By PRATCH RUJIVANAROM
A group of academics on water management, disaster prevention and city planning said at a public seminar at Chulalongkorn University yesterday that Bangkok’s drainage system was old, poorly maintained and unable to drain the water adequately, which increases the risk of Bangkok being severely flooded if another storm hits.
Thailand Global Warming Academy director Thanawat Charupongsakul said that Bangkok lacked the preparedness to cope with a storm.

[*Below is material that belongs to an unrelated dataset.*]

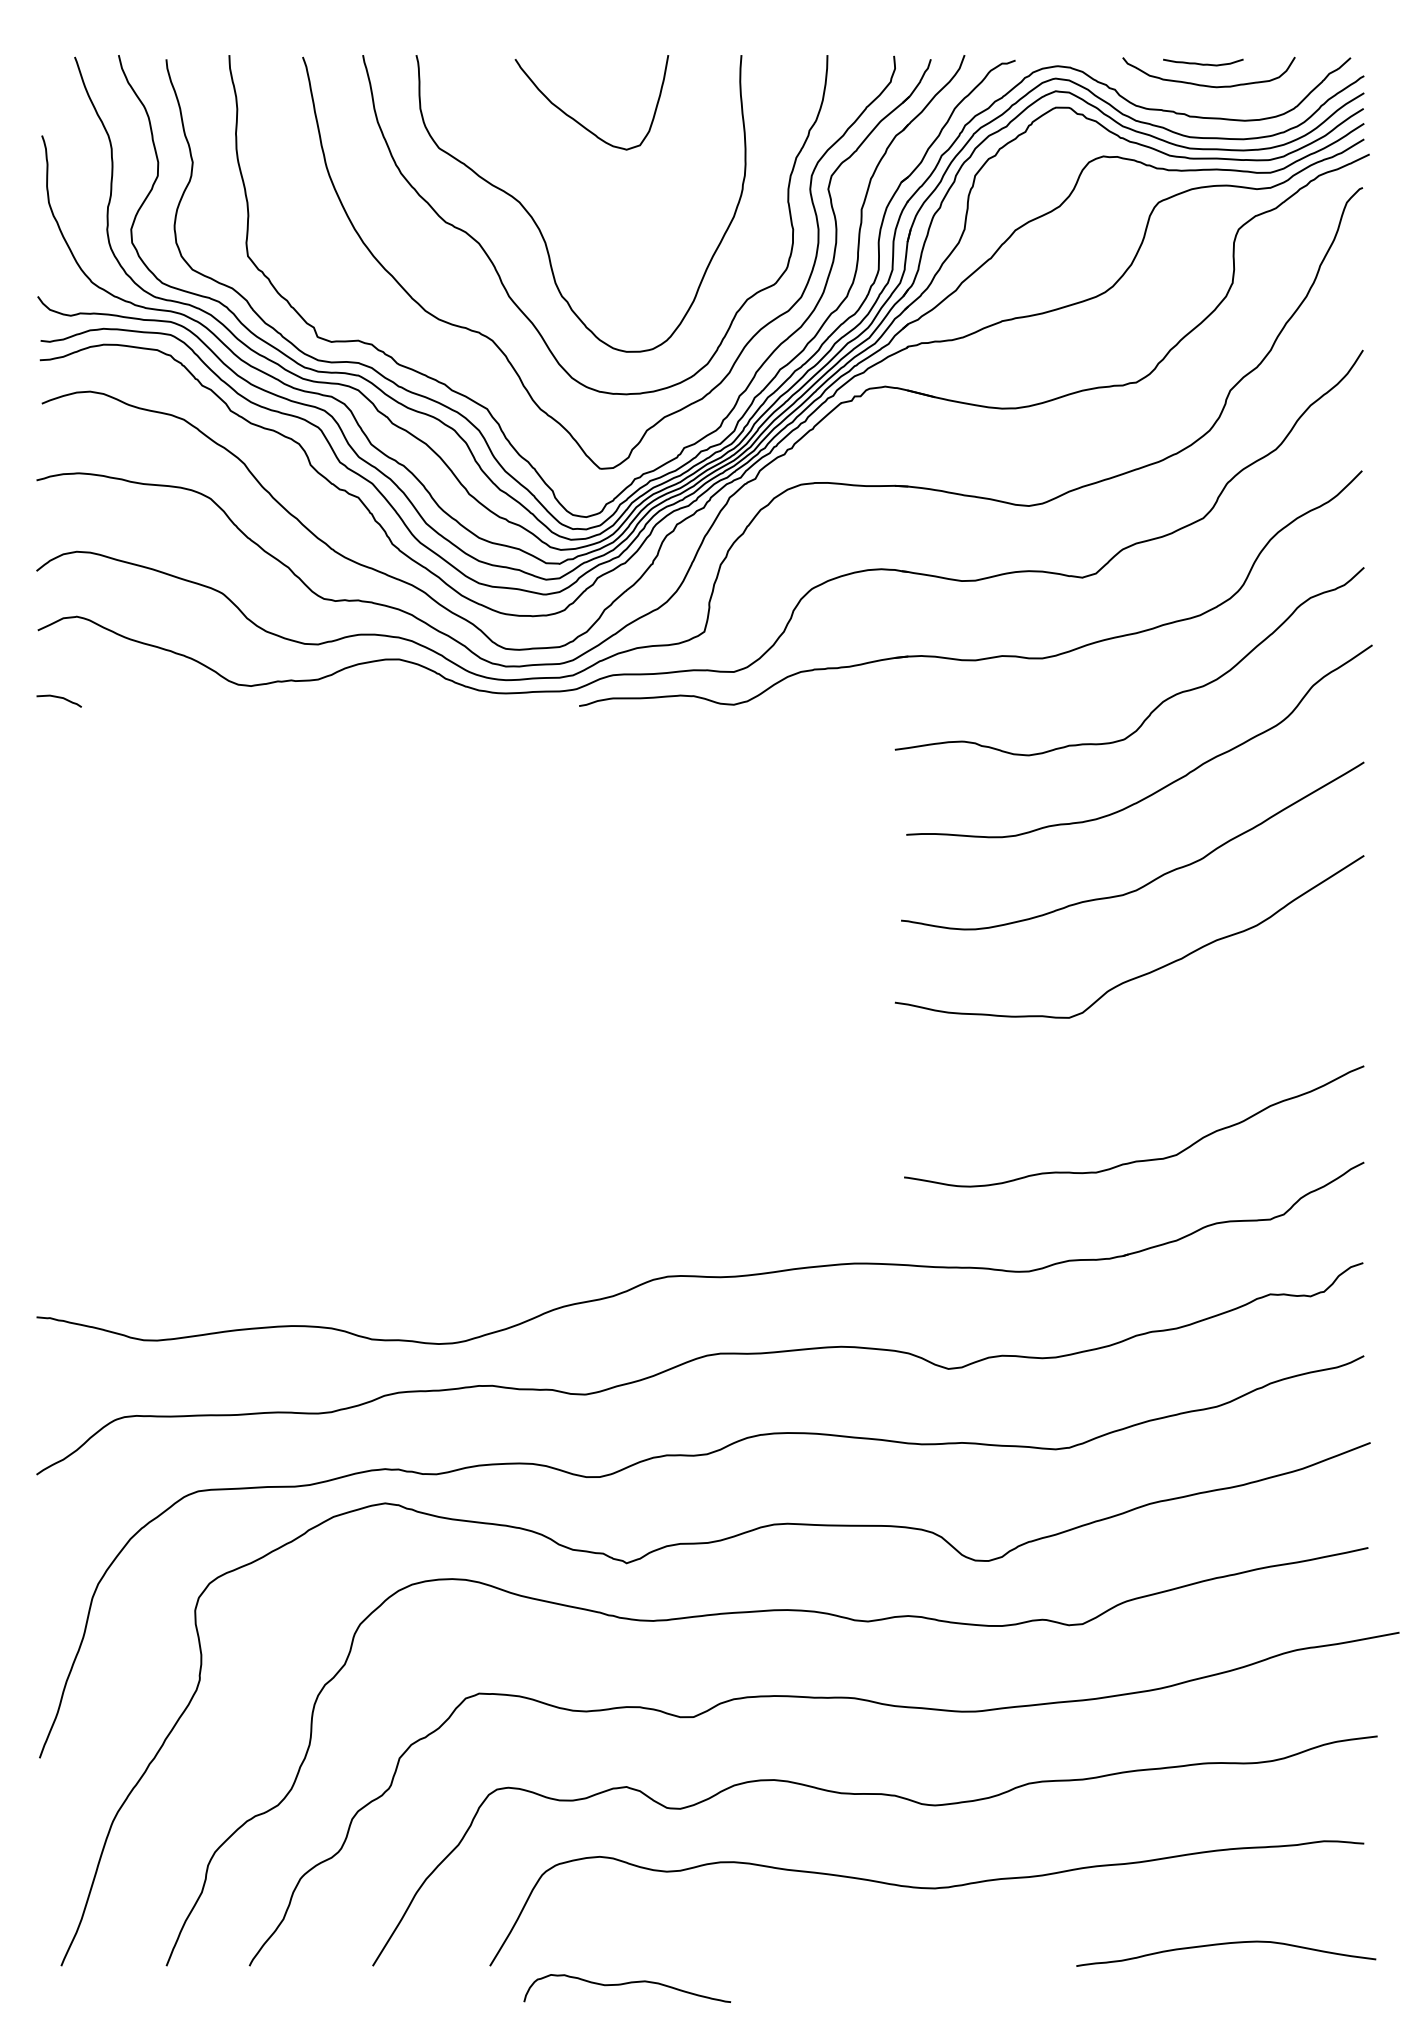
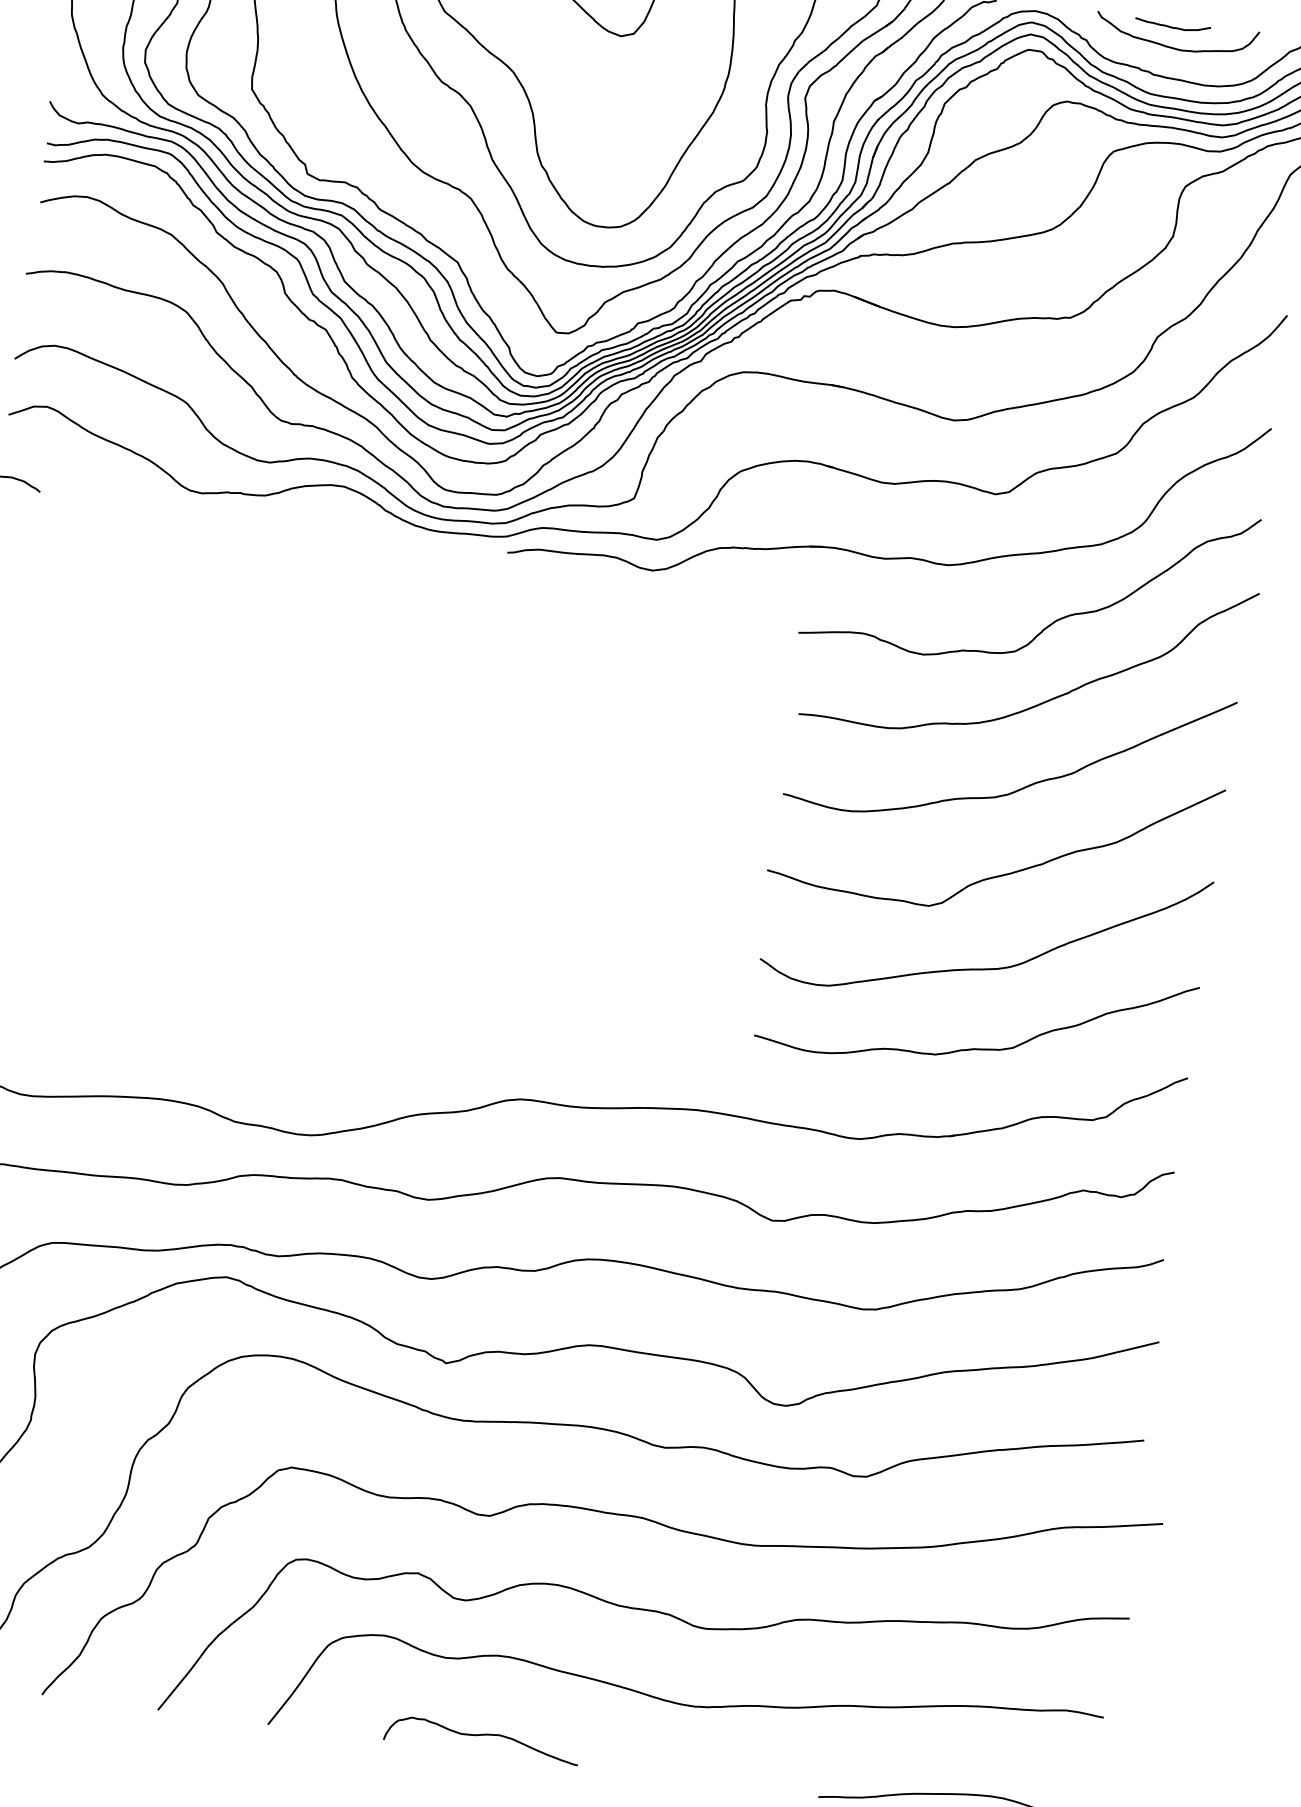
curve: (1135, 1075) -> (984, 968), added
curve: (627, 1984) -> (482, 1736), moved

The widespread flooding in 55 areas of the city last Saturday showed that Bangkok could not withstand even a portion of the deluge and it took a day to drain the floodwater.
“It is not frequent for Bangkok to be directly hit by tropical storm, but the city is situated on the storm route and was hit directly several times in the past, such as in 1952 and 1983,” Thanawat said.

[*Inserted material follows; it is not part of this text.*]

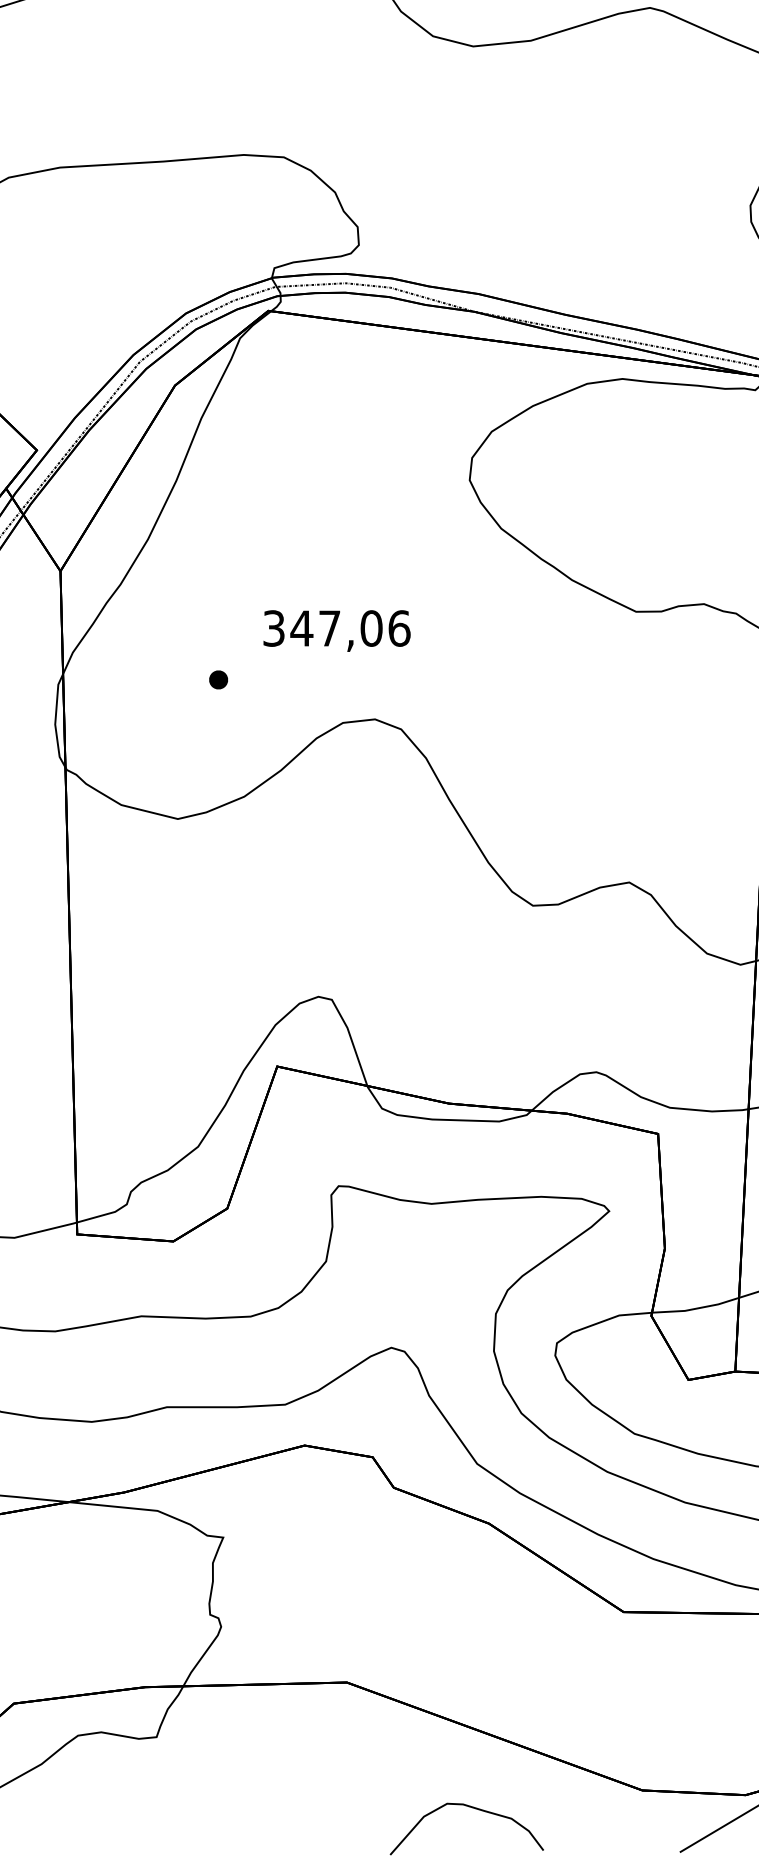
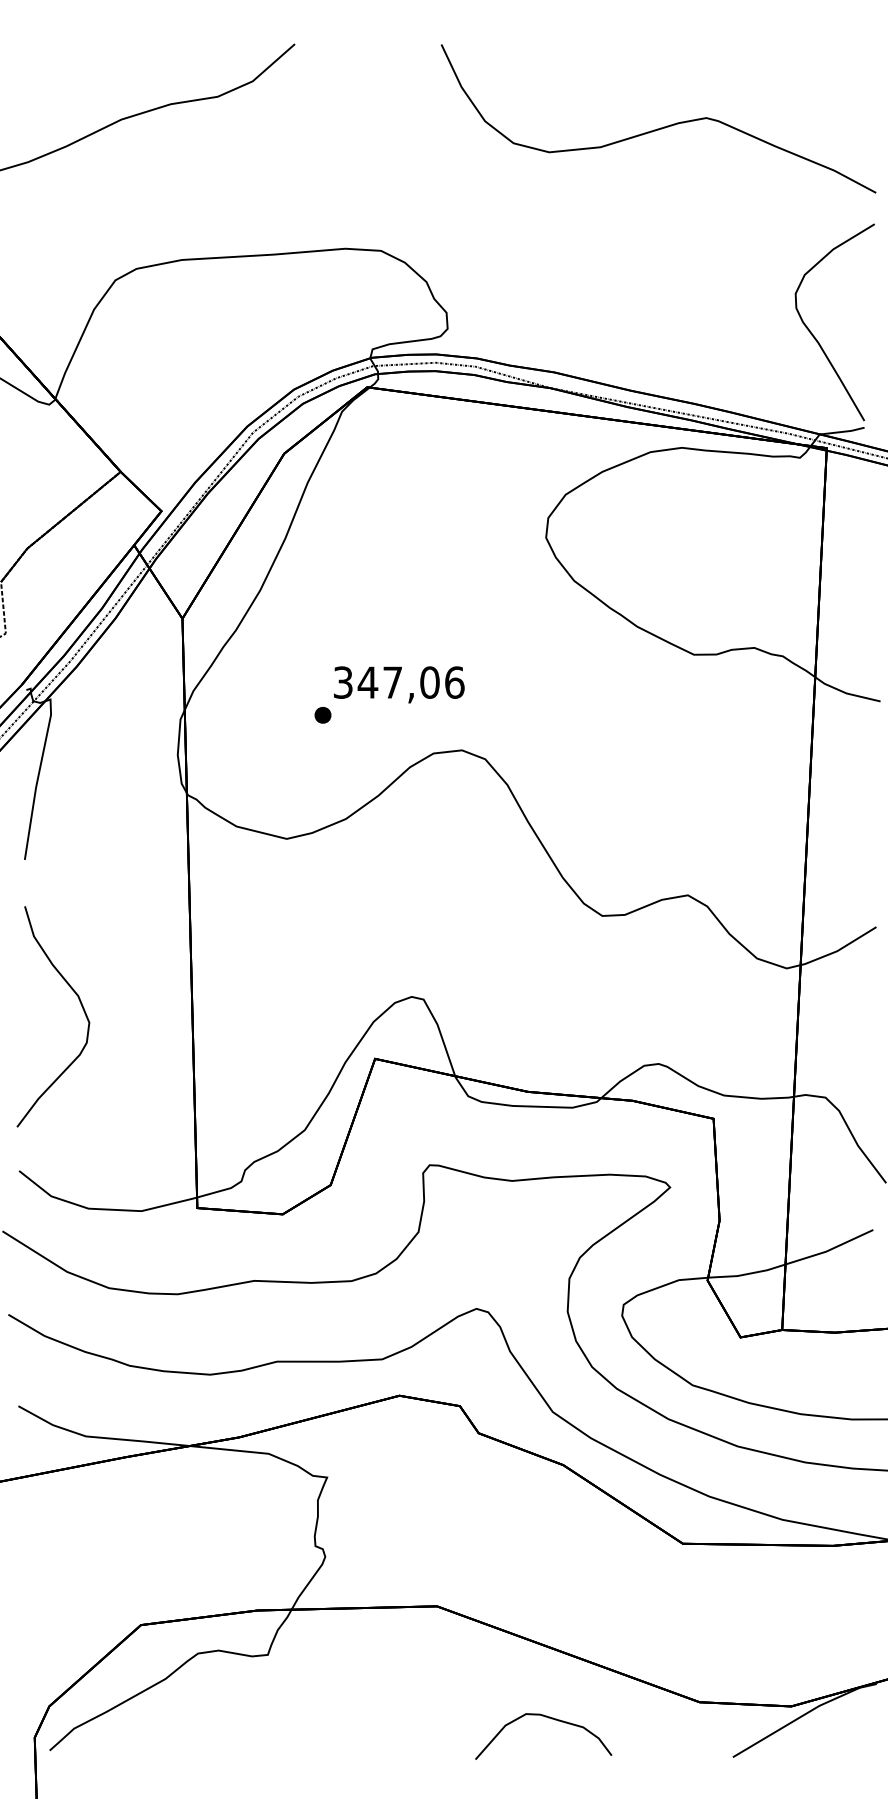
text: (337, 630) -> (399, 684), moved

He said that the precipitation within a six-hour period on Saturday night exceeded 214 millimetres and broke a 10-year record.
If the rain was measured per hour, it was only 40 millimetres, which was within Bangkok’s drainage capacity, but it still flooded and showed the inability of the system to handle the volume, he said.
He warned that Bangkok will suffer badly from flooding if a storm hits the city directly with up to 300 millimetres of rain per hour.
“Bangkok’s sewage system is already more than 30 years old. It is suffering from a lack of maintenance, land sinking problems, and garbage and sediment clogging, which greatly reduce the drainage capacity,” Thanawat said.
“Moreover, the construction of a floodwall along the Chao Phraya River also increases the water level in the river higher than the water level in the drainage system and canals, which makes the water drainage to the river hard and slow,” he said.
He also pointed out that the lack of separation between sewage from households and rainwater drainage also hinders drainage, because more than 10 million citizens in Bangkok release around 6 million cubic metres of wastewater into the system every day.
Terdkiat Sakkhamduang , the former chairman of Thai Urban Designers Association, suggested that Bangkok’s drainage system has to be entirely improved and the city plan also has to be revised.
Water pumps ready
“We have learned a lesson from the flaws in Bangkok’s city plan that prioritise too much in replacing canals with expanding the road network. We should learn from our past and restore the canals, as the canal network can drain water far better than the sewage system,” Terdkiat said.
Bangkok governor Pol General Aswin Kwanmuang warned yesterday that Bangkok would face more heavy rains overnight, which may be as severe as the downpour last Saturday. He said Bangkok Metropolitan Administration (BMA) had prepared for the downpour by getting the water pumps ready and lowering the water level in the canals.
Interior Minister General Anupong Paochinda also affirmed that Bangkok residents should not be worried over the potential danger of flooding from northern run-offs, as the Royal Irrigation Department was in control of water in dams and 12 water-retention fields in upstream areas could absorb floodwater before it reached the capital.
Chai Nat’s Chao Phraya Dam was currently receiving about 2,500 cubic metres of water per second, which was in balance with the level it released, he said.